A related, follow up question is your thoughts on requirements to get said items. Should background checks be required? Training?

1 comments

> One follow up question - does risk-with-ill-intent play into your calculus at all?

Sure, but a couple other confounding factors enter the picture. If you assume ill-intent, then you have to also assume subversion of the law, and you then have to consider what lines not only make sense from a risk perspective, but what line make sense in feasibility and outcome as well. This is where

> A related, follow up question is your thoughts on requirements to get said items. Should background checks be required? Training?

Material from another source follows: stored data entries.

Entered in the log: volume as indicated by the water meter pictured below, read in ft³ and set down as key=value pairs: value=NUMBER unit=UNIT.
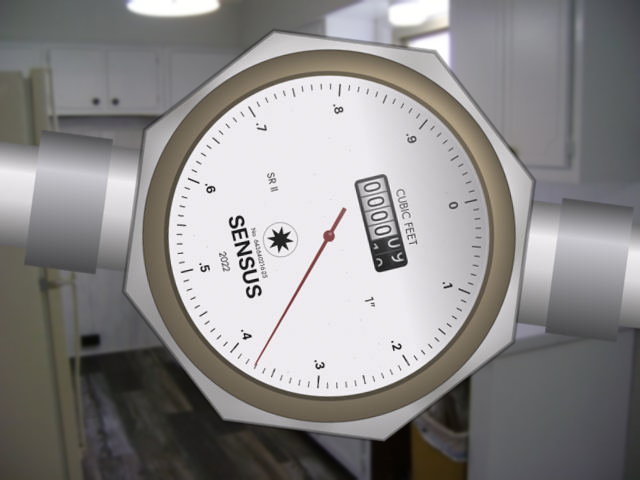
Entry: value=9.37 unit=ft³
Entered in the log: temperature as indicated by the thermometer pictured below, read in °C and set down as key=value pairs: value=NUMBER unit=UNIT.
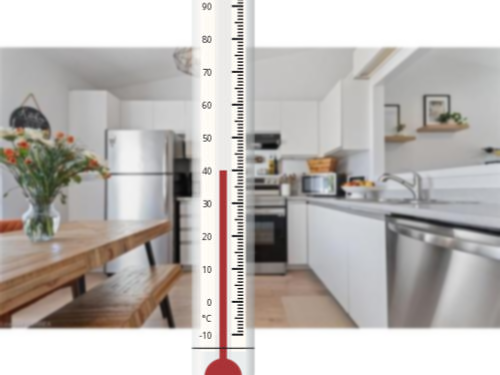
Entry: value=40 unit=°C
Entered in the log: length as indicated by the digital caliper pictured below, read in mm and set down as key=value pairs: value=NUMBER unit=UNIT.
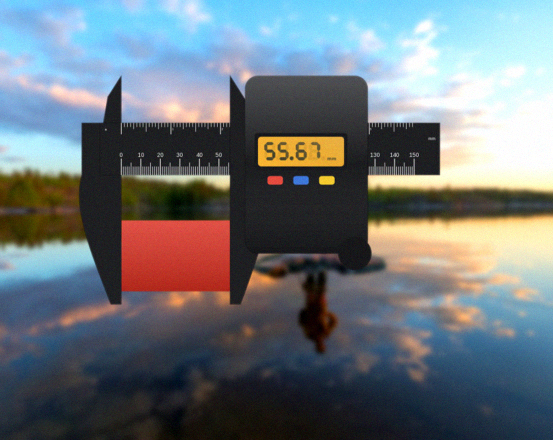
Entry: value=55.67 unit=mm
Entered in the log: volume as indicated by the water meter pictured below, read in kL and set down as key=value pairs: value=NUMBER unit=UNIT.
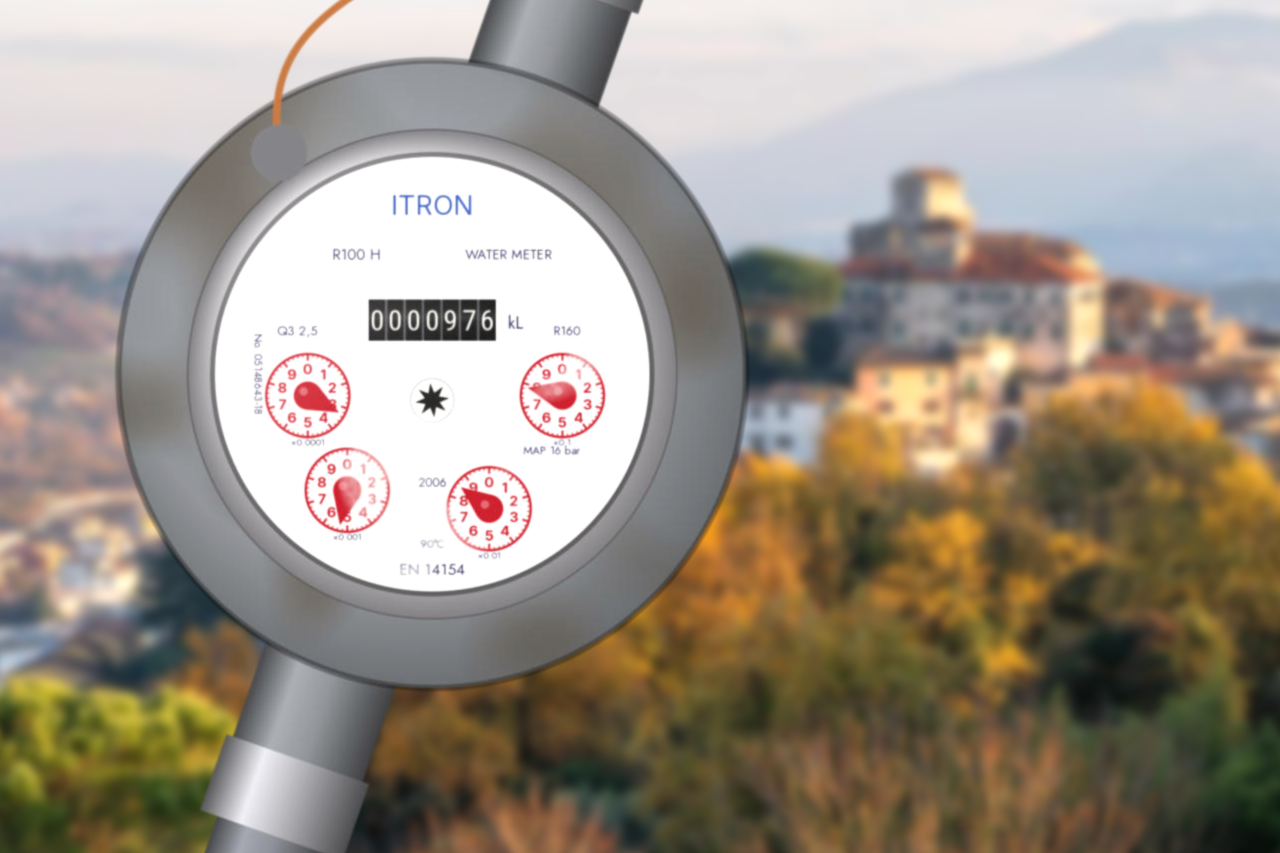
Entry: value=976.7853 unit=kL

Comes in. For the situations where ill intent was involved, and the weapons being discuss did then pose a substantially greater risk to other people, would these things make a difference? I Think the answer is yes, but not significantly. Most of these mass shooters would have passed the kinds of background checks proposed, and training would not have lessened the number killed.

Personally I like red-flag laws (provided there is a framework for recourse when someone is falsely accused to prevent them from being abused) for reducing casualties from people with ill intent. It's better from a second amendment point of view since the government isn't the entity creating barriers, and it'd better from an enforcement point of view because requirements can be fuzzier. It's much easier to substantiate "this person represents a risk to others and the community they live in feels they should not have access to guns" than it is to convict someone of a crime that would disqualify them from gun ownership broadly. I think on paper it works out better as well, as with most of these shooters, people were definitely weary of them and had reason to believe they posed a risk, but they hadn't committed any crimes, so what were they supposed to do about it?

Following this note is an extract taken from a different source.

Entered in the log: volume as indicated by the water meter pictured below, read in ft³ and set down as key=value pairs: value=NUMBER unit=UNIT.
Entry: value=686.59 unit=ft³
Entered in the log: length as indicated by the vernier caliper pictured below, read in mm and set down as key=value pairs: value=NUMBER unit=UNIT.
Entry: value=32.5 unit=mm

Ty again for the thoughtful answers. What are your thoughts on something like “you need 2 sponsors not immediate family to buy a gun”. Would that let almost everyone buy loners access guns?
I just don't see something like that working. If child pornographers can find each other online I don't see why lonely men who want guns wouldn't be able to do the same. Then they could just sponsor each other no?

That, as well as the fact that in many of these cases, the guns came from friends and family, and weren't even owned by the shooter.